### Extract provided
After the Russian withdrawal, the United States negotiated with Vietnam to open Cam Ranh Bay to calls by foreign warships, as it previously had done with the ports of Haiphong in northern Vietnam, and Ho Chi Minh City in the south. In a move that security commentators say is aimed at countering China's build-up of naval power in the South China Sea, Prime Minister Nguyen Tan Dung announced on October 31, 2010, that the bay would reopen to foreign navies after a three-year project to upgrade the port's facilities. Vietnam has hired Russian consultants to direct the construction of new ship-repair facilities, which are scheduled to be available to foreign warships.

The United States Secretary of Defense Leon Panetta visited Cam Ranh Bay in June 2012, the first visit by an American official of cabinet rank to Vietnam since the Vietnam War.

On 2 October 2016, US Navy ships and made the first port visit to Cam Ranh Bay since 1975.

### What is needed
Continue the passage above on Cam Ranh Bay, starting after its last sentence.

### Dataset content
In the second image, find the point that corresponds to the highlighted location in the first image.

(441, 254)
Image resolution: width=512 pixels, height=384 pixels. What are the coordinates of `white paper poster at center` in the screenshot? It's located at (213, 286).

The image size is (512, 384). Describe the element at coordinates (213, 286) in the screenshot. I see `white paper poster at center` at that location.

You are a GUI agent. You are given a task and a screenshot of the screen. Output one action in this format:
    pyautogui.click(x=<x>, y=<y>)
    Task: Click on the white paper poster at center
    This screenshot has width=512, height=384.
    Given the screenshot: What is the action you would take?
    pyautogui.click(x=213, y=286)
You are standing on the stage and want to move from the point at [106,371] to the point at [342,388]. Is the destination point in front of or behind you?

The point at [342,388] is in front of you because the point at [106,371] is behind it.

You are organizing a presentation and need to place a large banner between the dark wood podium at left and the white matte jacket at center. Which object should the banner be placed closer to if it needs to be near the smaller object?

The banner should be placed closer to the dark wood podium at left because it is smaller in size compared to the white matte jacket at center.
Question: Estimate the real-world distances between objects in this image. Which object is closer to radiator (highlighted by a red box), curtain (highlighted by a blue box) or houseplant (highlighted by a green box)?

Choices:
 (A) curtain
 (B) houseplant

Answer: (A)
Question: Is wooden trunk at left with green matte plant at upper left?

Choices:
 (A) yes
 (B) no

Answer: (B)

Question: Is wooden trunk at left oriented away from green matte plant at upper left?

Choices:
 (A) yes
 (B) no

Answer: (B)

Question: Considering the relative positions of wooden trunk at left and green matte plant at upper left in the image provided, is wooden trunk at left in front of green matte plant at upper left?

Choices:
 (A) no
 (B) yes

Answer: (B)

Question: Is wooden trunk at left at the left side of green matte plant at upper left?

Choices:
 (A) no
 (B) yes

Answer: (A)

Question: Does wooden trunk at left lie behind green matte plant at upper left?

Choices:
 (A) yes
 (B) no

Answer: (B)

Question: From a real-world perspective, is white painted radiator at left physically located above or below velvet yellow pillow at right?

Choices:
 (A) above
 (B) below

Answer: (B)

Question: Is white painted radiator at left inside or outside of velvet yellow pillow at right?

### Response area
Cam Ranh remains a major base of the Vietnam People's Navy, being the headquarter of the 4th Regional Command, headquarter of Vietnam Naval Air Force and home to Vietnam's only submarine base.

=== Ba Ngoi Port ===
Ba Ngoi Port is an international commercial port located within Cam Ranh Bay, which has advantageous natural conditions and potential for developing seaport services, such as: the depth of anchorage area, airtight and wide bay, nearby International Marine route (about 10 km), Cam Ranh Airport (about 25 km), National Highway No.1A (about 1.5 km) and National Railway (about 3 km). Therefore, it has been an important centre of marine traffic covering the economic zone of south Khanh Hoa and neighbouring provinces for a long time.